* _Goal of the exercise_
Write out exactly the lines below that run from the one containing "root of tail: (114, 126)" through the one containing "right back paw: (32, 245)", both included, with no other lines.

(Bounding boxes with keypoints)
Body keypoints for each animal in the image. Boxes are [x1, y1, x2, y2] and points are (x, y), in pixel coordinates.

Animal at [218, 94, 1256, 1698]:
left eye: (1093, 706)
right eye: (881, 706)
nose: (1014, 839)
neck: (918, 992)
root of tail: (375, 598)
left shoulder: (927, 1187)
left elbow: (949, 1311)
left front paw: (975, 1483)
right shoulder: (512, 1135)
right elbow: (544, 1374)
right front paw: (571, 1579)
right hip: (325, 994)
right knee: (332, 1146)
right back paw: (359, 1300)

...

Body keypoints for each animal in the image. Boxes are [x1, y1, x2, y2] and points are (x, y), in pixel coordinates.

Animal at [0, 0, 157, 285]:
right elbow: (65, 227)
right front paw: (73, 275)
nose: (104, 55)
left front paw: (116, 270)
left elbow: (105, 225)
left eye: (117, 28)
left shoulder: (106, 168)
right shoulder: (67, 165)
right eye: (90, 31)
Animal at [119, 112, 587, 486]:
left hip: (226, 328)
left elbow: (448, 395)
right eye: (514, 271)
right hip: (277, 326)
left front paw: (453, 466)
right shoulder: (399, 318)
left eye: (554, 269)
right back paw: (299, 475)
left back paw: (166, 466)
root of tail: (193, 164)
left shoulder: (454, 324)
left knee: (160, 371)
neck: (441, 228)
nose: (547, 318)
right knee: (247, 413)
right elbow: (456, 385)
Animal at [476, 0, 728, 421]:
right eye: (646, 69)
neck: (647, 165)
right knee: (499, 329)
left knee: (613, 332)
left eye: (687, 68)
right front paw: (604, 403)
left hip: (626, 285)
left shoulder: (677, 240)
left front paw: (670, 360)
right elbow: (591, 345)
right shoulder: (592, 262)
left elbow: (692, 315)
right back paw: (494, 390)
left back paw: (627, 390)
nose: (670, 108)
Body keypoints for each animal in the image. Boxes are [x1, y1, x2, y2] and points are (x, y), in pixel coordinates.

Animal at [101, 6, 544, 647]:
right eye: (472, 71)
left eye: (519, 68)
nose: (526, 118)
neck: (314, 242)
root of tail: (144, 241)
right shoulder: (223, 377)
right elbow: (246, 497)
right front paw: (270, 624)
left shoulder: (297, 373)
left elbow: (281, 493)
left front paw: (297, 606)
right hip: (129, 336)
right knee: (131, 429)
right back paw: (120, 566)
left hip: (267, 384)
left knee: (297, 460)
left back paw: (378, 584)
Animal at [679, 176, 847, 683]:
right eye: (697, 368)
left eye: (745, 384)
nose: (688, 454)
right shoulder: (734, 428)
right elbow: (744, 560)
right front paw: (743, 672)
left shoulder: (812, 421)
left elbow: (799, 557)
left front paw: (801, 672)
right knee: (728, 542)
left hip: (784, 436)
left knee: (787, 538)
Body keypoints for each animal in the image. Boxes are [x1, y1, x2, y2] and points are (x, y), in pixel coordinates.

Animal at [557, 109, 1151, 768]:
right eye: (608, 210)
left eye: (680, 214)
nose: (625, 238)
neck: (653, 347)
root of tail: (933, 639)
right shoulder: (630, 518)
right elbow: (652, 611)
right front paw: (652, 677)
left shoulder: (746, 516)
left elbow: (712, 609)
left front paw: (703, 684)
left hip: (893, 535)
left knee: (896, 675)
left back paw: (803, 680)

* * *

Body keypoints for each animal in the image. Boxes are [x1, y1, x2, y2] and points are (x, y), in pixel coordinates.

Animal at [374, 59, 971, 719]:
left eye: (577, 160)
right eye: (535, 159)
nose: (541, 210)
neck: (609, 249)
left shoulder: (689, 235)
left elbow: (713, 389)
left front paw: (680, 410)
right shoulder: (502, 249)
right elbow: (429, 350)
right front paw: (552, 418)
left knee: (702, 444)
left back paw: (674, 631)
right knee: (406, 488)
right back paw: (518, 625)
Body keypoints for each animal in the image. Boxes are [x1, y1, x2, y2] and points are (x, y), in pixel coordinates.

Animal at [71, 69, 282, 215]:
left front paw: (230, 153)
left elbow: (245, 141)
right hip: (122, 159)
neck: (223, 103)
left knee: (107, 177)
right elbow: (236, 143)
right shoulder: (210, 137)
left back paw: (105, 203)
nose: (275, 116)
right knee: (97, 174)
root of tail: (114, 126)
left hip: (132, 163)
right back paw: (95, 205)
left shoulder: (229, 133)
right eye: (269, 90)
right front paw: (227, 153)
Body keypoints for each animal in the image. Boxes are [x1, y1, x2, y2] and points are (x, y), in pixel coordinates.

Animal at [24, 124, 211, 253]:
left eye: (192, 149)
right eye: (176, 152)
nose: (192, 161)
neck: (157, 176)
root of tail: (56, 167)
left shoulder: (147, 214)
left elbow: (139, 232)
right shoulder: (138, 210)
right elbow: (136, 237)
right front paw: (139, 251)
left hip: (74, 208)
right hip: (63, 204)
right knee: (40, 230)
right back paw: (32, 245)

* _Task output_
root of tail: (114, 126)
left hip: (132, 163)
right back paw: (95, 205)
left shoulder: (229, 133)
right eye: (269, 90)
right front paw: (227, 153)
Body keypoints for each animal in the image. Boxes are [x1, y1, x2, y2] and points are (x, y), in pixel coordinates.

Animal at [24, 124, 211, 253]:
left eye: (192, 149)
right eye: (176, 152)
nose: (192, 161)
neck: (157, 176)
root of tail: (56, 167)
left shoulder: (147, 214)
left elbow: (139, 232)
right shoulder: (138, 210)
right elbow: (136, 237)
right front paw: (139, 251)
left hip: (74, 208)
right hip: (63, 204)
right knee: (40, 230)
right back paw: (32, 245)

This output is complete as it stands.